It’s that time of year again, the time when administrators and trustees begin the process of determining tuition for the following academic year. The “doom and gloom” faction laments higher tuitions, and questions the viability of on-going increases. On the opposite side are those that champion bigger increases in order to pay faculty and staff, keep up with the competition, and fulfill the mission of the school. Then, of course, there are those who see alternative revenue as the way to reconcile these opposing views, the true silver bullet that allows schools to have their cake and eat it too.
Based on the NAIS Trendbook, it appears that many schools reconcile these opposing views with more modest tuition increases than the national average – a compromise of sorts. But the Trendbook statistics also indicate that moderating tuition increases has no impact on declining enrollment. In other words, this gesture, often emerging from the political exigencies within the Board, does not stop the decline in enrollment.
The discussion repeats itself and so do the compromises. It’s like a bad movie that you are forced to watch over and over.
Why? Several reasons.
1. Schools continue to do little demographic and income research for the areas they are serving.
2. Schools can be incredibly insular. The problem is often “out there”- the economy, being the best-kept secret in town, too expensive. Rarely are these assumptions tested.
3. Schools refuse to see tuition setting as a strategic issue that requires a choice and a plan. It’s true that the choice may be the result of the school’s best guess about the future, but absent a strategic choice, there is no long-term, coherent philosophy.
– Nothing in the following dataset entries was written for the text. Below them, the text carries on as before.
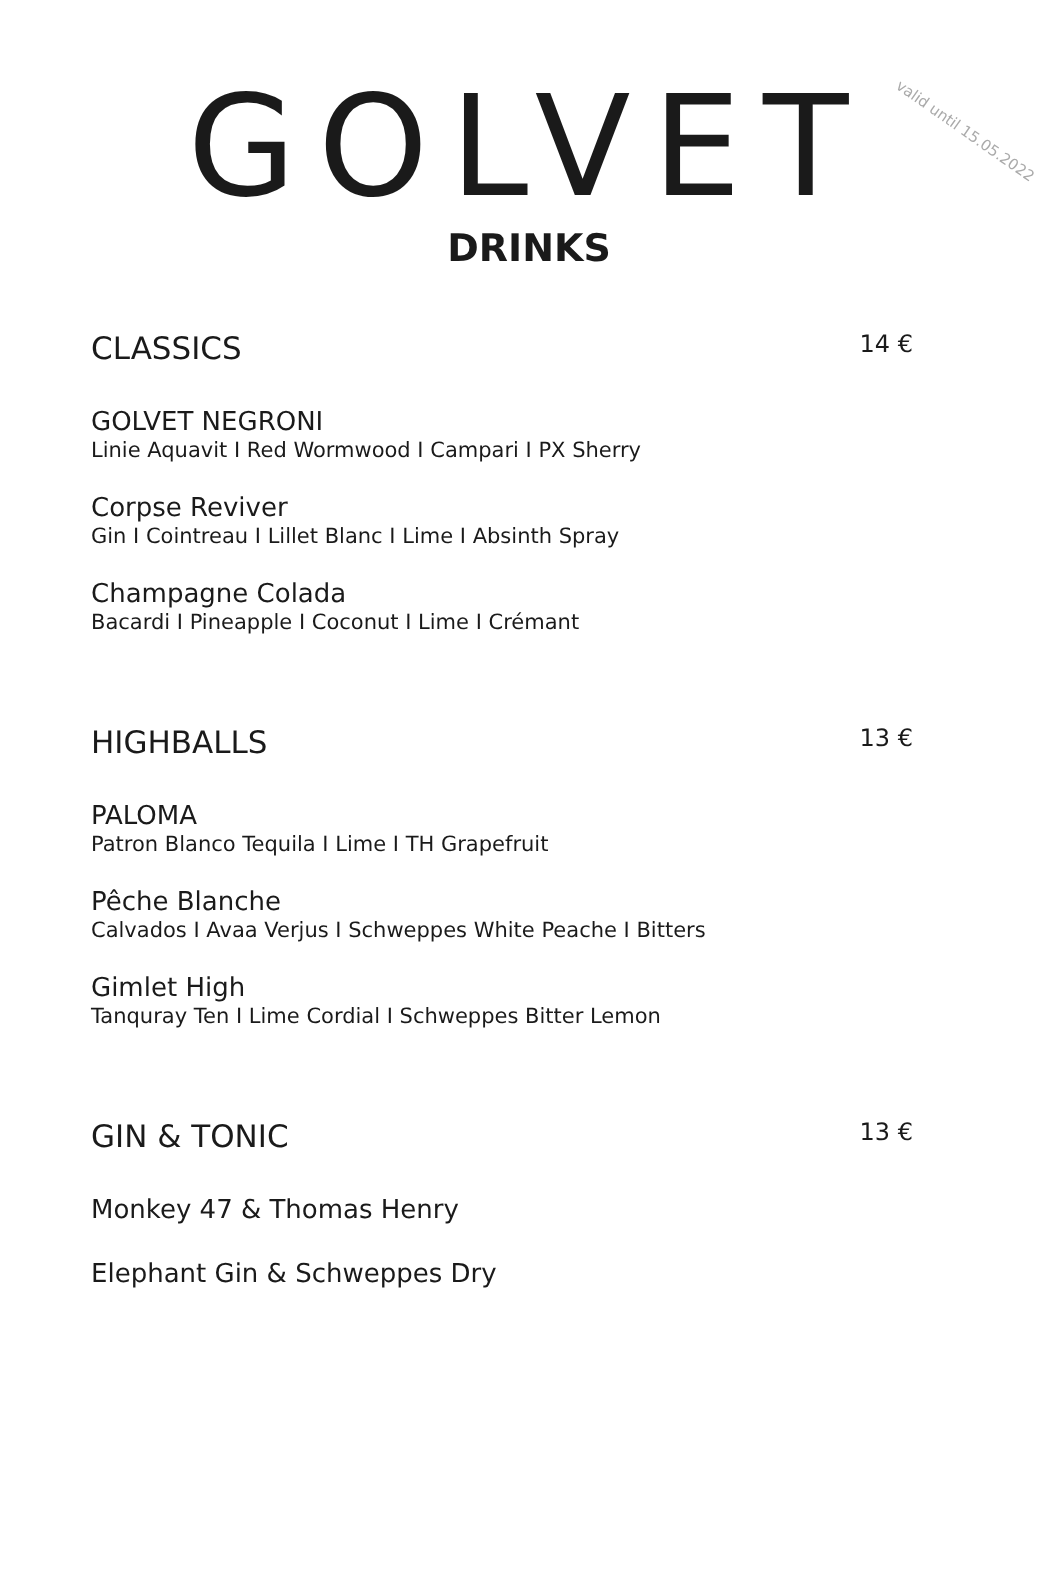valid until 15.05.2022
GOLVET
DRINKS
CLASSICS 14 €
GOLVET NEGRONI
Linie Aquavit I Red Wormwood I Campari I PX Sherry
Corpse Reviver
Gin I Cointreau I Lillet Blanc I Lime I Absinth Spray
Champagne Colada
Bacardi I Pineapple I Coconut I Lime I Crémant
HIGHBALLS 13 €
PALOMA
Patron Blanco Tequila I Lime I TH Grapefruit
Pêche Blanche
Calvados I Avaa Verjus I Schweppes White Peache I Bitters
Gimlet High
Tanquray Ten I Lime Cordial I Schweppes Bitter Lemon
GIN & TONIC 13 €
Monkey 47 & Thomas Henry
Elephant Gin & Schweppes Dry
4. Too many schools refuse to abandon the implicit deal established years ago whereby faculty are paid little, but left alone unless there are parental complaints. Thus, B-/C+ teachers who are doing what they did twenty years ago can often be the norm.
5. Many schools are without a base knowledge of strategic marketing. Thus, setting tuition is serving no larger marketing strategy.
6. Many schools lack a five-year financial model that allows them to play with alternative scenarios involving salaries, tuition, non-salary costs, fund raising, and financial aid.
7. Many schools don’t examine their assumptions about the strategic value of major gift fund raising. If increasing enrollment of mission-appropriate students is the primary strategic goal, then fund raising should support that goal in a justifiable way that emerges from a strategic, cost-benefit analysis.
If independent schools are to successfully face the challenge of financial sustainability, they need to stop chasing rainbows (alternative revenue) or continuing the tired narrative of affordability v. fulfilling mission. Instead, they need to look both inward and outward and use their imaginations to integrate the two. There is no set formula here; each landscape of reality is different and requires a discrete analysis and the proper framing of the strategic challenge. The Head can play a significant role by insisting that trustees and administrators eschew the non-decisions that come in the guise of compromise and instead, choose a strategic path based on data, vision, and mission.